In the present case, the Assessee
averred that the insertion of clause (i) by Finance Act has in fact imposed a
new tax; it is not clarificatory provision and therefore cannot be made
retrospective. The assessee said that insertion of clause (i) which states that
provision for diminution in asset should be added back to book profits for
computing minimum alternate tax should not be applied retrospectively. The High
Court rejected the plea of assessee and the case got dismissed.
(Please click here for judgment)
2. CIT Vs. Mehta Charitable Prajnalay Trust, ITA Nos. 309, 417 of 2003, Date: 20.11.2012, High Court of Delhi
If the business carried on by the trust is not in line
with the object of the trust then whether the income from the business
is liable to the exemption u/s 11.
The
object of the trust was establishing and maintaining of schools,
colleges and study circles, advancing education and research study on
the modern and ancient Indian thought etc. After the formation of the
trust, a business was commenced in the name of the trust for the
manufacture of katha. The funds for that business came from sister
concerns of the firms in which the founder-trustees were partners and
borrowings from banks and other agencies. The assessee claimed the
exemption u/s 11 is respect of its income and filed the return. The AO
disallowed the exemption, AO held provision of Sec 11(4) not applicable
whereas provision of Sec 11(4A) is applicable.

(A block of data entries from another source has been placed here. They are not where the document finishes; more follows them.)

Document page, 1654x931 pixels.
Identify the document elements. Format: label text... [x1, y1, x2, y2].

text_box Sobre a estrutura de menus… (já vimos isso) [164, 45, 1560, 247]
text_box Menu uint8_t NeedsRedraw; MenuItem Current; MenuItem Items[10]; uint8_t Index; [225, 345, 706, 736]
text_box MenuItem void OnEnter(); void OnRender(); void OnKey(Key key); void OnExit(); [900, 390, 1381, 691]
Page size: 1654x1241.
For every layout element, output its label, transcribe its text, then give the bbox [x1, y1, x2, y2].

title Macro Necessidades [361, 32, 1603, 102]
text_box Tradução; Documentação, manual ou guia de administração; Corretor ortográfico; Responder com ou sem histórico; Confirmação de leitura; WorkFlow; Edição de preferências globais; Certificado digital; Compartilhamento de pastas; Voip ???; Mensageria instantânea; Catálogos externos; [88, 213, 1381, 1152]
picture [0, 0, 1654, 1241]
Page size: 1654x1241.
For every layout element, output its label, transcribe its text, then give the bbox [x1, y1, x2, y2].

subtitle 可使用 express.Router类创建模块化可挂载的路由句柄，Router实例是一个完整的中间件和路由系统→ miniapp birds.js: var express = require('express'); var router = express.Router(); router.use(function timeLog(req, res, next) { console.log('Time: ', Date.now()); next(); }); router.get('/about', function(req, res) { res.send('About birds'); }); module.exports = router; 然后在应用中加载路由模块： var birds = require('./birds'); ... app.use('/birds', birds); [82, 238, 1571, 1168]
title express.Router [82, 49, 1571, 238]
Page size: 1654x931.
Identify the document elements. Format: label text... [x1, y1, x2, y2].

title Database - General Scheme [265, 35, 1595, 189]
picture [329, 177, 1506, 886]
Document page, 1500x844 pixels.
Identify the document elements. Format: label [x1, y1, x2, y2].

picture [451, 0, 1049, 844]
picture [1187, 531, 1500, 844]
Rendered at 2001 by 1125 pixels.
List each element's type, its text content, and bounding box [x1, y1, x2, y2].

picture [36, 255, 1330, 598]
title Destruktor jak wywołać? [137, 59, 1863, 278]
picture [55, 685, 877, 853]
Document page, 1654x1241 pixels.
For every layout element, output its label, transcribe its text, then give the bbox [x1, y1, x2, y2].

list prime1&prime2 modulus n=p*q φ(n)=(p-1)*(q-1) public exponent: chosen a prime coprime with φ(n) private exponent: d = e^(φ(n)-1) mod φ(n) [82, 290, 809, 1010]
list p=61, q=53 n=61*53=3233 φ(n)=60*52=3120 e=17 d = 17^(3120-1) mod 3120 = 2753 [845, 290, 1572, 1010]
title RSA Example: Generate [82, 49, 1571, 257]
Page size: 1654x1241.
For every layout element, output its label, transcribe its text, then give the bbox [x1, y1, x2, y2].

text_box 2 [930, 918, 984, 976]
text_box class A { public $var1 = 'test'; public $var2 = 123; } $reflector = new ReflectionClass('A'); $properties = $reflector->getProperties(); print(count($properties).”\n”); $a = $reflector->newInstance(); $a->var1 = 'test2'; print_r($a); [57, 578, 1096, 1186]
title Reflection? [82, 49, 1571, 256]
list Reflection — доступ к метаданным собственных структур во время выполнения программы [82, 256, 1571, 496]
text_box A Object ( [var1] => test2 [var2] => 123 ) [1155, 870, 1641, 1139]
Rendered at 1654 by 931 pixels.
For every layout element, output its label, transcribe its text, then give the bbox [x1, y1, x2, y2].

CIT (Appeal) confirmed
the decision of AO. Tribunal gave its decision in favor of assessee. On
appeal to High Court, the HC held that There is no connection between
the carrying on of the katha business and the attainment of the objects
of the trust. The mere fact that whole or some part of the income from
katha business is ear-marked for application to the charitable objects
would not render the business itself being considered as incidental to
the attainment of the objects.
Therefore, the assessee-trust was not entitled to exemption under section 11.